PROVIDED TEXT
──────────────────────────────
Giving in to the Sena’s demands, as many as four states, all ruled by the BJP, banned the film’s screening. The bans were scrapped by the Supreme Court, but the Sena, by unleashing violence with near impunity, essentially overruled the apex court by scaring multiplex owners in Rajasthan, Gujarat, Madhya Pradesh and Goa enough to “voluntarily decide” against showing the film.

To seal the deal, the Karni Sena drew support not only from the BJP but a large section of the Congress as well.

Clearly then, the Karni Sena is not a fringe group. In states such as Rajasthan, with a strong Rajput presence, it is in fact at the heart of the politics. Why then does the Indian media insist on using this inaccurate term?

Meaningless words

For an answer, we need to turn to the British writer George Orwell’s masterful 1946 essay Politics and the English Language. In it, Orwell explains the use of what he calls “meaningless words”.

The word Fascism has now no meaning except in so far as it signifies ‘something not desirable’. The words democracy, socialism, freedom, patriotic, realistic, justice have each of them several different meanings which cannot be reconciled with one another. In the case of a word like democracy, not only is there no agreed definition, but the attempt to make one is resisted from all sides. It is almost universally felt that when we call a country democratic we are praising it: consequently the defenders of every kind of regime claim that it is a democracy, and fear that they might have to stop using that word if it were tied down to any one meaning. Words of this kind are often used in a consciously dishonest way. That is, the person who uses them has his own private definition, but allows his hearer to think he means something quite different.

Thus, like “democracy” or “fascism”, the word “fringe” is not used for its literal meaning but as a signifier: it serves to soften the image of the Karni Sena. The Sena has been supported by the ruling establishment. Yet, by calling it “fringe”, the BJP and its state governments are sought to be dissociated from the violence that so appalls the consumers of India’s English-language media.

Not terrorist, not Naxal

This dissociation is driven strongly by the upper caste character of the Karni Sena. For evidence, take the case of another “sena” – the Dalit-led organisation in Western Uttar Pradesh called the Bhim Army. On May 9, the Bhim Army was involved in violent clashes with the police Saharanpur town while they were protesting an upper caste attack on Dalit homes. The Bhim Army was immediately tarred as “Naxal” by the police as well as a pliant media. While the Karni Sena’s leaders are invited to television studios to debate the finer points of Rajput honour, the head of the Bhim Army remains under preventative detention, without any charge, in an Uttar Pradesh jail.
──────────────────────────────
INPUT DATA

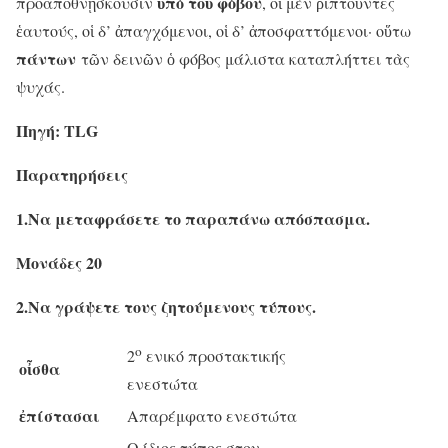
ὑπὸ τοῦ φόβου
προαποθνῄσκουσιν
, οἱ μὲν ῥιπτοῦντες
ἑαυτούς, οἱ δ’ ἀπαγχόμενοι, οἱ δ’ ἀποσφαττόμενοι· οὕτω
πάντων
τῶν δεινῶν ὁ φόβος μάλιστα καταπλήττει τὰς
ψυχάς.
Πηγή:
TLG
Παρατηρήσεις
1.Να μεταφράσετε το παραπάνω απόσπασμα.
Μονάδες 20
2.Να γράψετε τους ζητούμενους τύπους.
ο
2
ενικό προστακτικής
οἶσθα
ενεστώτα
ἐπίστασαι
Απαρέμφατο ενεστώτα
Ο ίδιος τύπος στον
──────────────────────────────
THE PROBLEM
Continue the article on the Indian media calling the Karni Sena "fringe," starting right after its last sentence.

ANSWER TO THIS TASK
This is a familiar template, often employed for Adivasi mobilisation as well. Adivasi political activity – even in response to violence – is often labeled “Naxal” or “Maoist”. This label, in turn, allows for disproportionate violence to be used against them without inviting much protest. Since “political speech and writing are largely the defence of the indefensible”, Orwell writes, “political language has to consist largely of euphemism”.

In Indian media today, the most common example of such an euphemism is “terrorist”, which is directed almost exclusively at Muslims. Though its wanton violence would fit most definitions of “terror”, the media will not use this word for the Karni Sena. The one exception has been News 18 news channel, which called the Karni Sena “terrorists” on Thursday. It was not without irony, though: the terrorist tag was only used when the Sena started to directly threaten News 18 journalists. Until then, the channel was quite content with using “fringe” to report on the Karni Sena rampaging through various cities.

This act of lexical pusillanimity by the Indian media is unfortunate. Journalists covering this story should be expected to expose the Karni Sena’s connections to political parties and government. Reporters need to question power – not blindly reflect what the powerful want to read and hear by using weasel words like “fringe”.